Concurrences and dissents
Dissent — Justice Sotomayor
Justice Sotomayor argued the stay should have been denied because Alabama showed no legal error in the district court's careful, trial-record findings. She reasoned that absentee voting is not a meaningful substitute for in-person voting under the ADA, since in-person voters face far fewer procedural obstacles. She emphasized that the district court's injunction was modest — it allowed, but did not require, willing counties to offer curbside voting — and that this Court should not override a record-based factual judgment with its own intuitions about pandemic risks.
How the Court got there
The legal reasoning, step by step
- The Court applied the standard four-factor test used for emergency stays — weighing how likely Alabama was to win its appeal, whether Alabama would suffer irreparable harm without a pause, whether voters would be harmed by the pause, and where the public interest lay. The majority issued no written opinion explaining how it weighed those factors.
- The Court's one-paragraph order paused only the district court's injunction pending the Eleventh Circuit's review and, if sought, a future Supreme Court petition — a standard, conditional stay rather than a ruling on the underlying legal merits.
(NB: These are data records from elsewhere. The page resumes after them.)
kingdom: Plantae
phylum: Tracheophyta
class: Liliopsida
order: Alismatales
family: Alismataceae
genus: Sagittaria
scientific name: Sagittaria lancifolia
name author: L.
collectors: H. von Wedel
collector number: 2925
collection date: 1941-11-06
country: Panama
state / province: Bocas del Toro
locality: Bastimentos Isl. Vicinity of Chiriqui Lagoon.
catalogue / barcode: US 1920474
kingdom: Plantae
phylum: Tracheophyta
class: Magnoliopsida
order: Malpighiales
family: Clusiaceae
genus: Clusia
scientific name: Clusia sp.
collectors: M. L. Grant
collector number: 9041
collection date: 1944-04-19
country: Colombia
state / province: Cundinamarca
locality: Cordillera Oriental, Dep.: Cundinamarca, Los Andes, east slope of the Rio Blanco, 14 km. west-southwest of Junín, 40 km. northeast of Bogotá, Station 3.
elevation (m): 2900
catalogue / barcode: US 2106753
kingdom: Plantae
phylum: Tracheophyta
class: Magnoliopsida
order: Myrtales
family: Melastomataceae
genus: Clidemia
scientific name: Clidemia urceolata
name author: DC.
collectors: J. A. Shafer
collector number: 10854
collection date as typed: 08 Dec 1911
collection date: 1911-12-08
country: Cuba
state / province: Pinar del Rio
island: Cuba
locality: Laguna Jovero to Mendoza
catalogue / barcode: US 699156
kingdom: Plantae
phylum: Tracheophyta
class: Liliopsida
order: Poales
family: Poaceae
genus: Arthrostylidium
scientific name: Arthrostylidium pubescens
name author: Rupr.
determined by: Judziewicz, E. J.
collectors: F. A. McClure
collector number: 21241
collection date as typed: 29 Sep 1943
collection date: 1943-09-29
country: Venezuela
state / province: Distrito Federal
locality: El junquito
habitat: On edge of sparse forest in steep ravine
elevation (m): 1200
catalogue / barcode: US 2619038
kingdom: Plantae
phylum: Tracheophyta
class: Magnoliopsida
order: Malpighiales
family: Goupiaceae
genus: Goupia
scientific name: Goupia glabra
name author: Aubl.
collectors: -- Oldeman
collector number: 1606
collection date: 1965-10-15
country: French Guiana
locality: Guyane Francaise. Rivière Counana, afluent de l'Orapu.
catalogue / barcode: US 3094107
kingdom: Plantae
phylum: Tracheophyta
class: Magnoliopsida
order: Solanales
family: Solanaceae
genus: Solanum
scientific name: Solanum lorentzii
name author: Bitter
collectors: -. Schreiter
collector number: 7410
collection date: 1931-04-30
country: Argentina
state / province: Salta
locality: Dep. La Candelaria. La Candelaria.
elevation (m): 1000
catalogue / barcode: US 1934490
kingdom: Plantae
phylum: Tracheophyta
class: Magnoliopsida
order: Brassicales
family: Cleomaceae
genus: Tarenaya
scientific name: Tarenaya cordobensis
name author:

- Three justices dissented, arguing Alabama had not shown any legal error in the district court's detailed, trial-record-based findings, and that the standard for granting a stay had not been met. The dissent reasoned that the injunction was a modest, narrowly tailored remedy — it did not require curbside voting statewide but merely permitted willing counties to offer it.
- The dissent also argued that under the Americans with Disabilities Act (federal law requiring equal access for people with disabilities), absentee voting is not an adequate substitute for in-person voting, because in-person voters receive different assistance and face far fewer procedural hurdles than absentee voters, meaning disabled voters are legally entitled to equal access to both options.